Meta Platforms Chief Executive Mark Zuckerberg told employees at an internal company town hall that the forthcoming workforce reductions are being driven by rising capital expenditures, and he did not rule out the possibility of further cuts.
"We basically have two major cost centers in the company: compute infrastructure and people-oriented things," Zuckerberg said during the session. "If we’re investing more in one area to serve our community, then that means ... we do need to take down the size of the company somewhat." The comments were delivered at an internal meeting held on Thursday.
Company plans call for approximately 10% of Meta's workforce to be laid off on May 20. Additional job reductions are planned for the second half of the year, according to the timeline disclosed by the company. Executives, including Zuckerberg, have affirmed the May 20 rounds of layoffs but have not offered specifics about any actions beyond that date.
On the prospects for long-range planning, Zuckerberg acknowledged limits to the company's foresight. "I wish that I can tell you that I have a crystal ball plan for the next, like, three years of how all this stuff is going to play out.
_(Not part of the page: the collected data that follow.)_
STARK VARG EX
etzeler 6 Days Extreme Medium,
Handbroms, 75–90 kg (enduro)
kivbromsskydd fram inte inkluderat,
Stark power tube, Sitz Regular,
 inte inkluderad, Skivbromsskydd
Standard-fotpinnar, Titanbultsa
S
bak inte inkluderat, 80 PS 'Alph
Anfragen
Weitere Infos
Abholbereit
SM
I don’t. I don’t think anyone does," he said, expressing uncertainty about multi-year outcomes.
The explanation provided by Zuckerberg framed the cuts as a budgeting and investment choice: heavier spending on compute infrastructure - a capital-intensive area - can necessitate reducing expenses in other parts of the business, including headcount. He described people-oriented costs and compute infrastructure as the two main expense categories that determine how the company allocates resources.
The town hall was the first time Zuckerberg addressed employees directly about the layoffs since the plan was reported in March. He and other executives have confirmed the immediate-round layoffs but have been careful not to commit to a defined long-term personnel plan.
Contextual note: The comments emphasize the company's stated trade-off between capital investments and personnel spending and underscore leadership's reluctance to provide a fixed long-term forecast for workforce needs.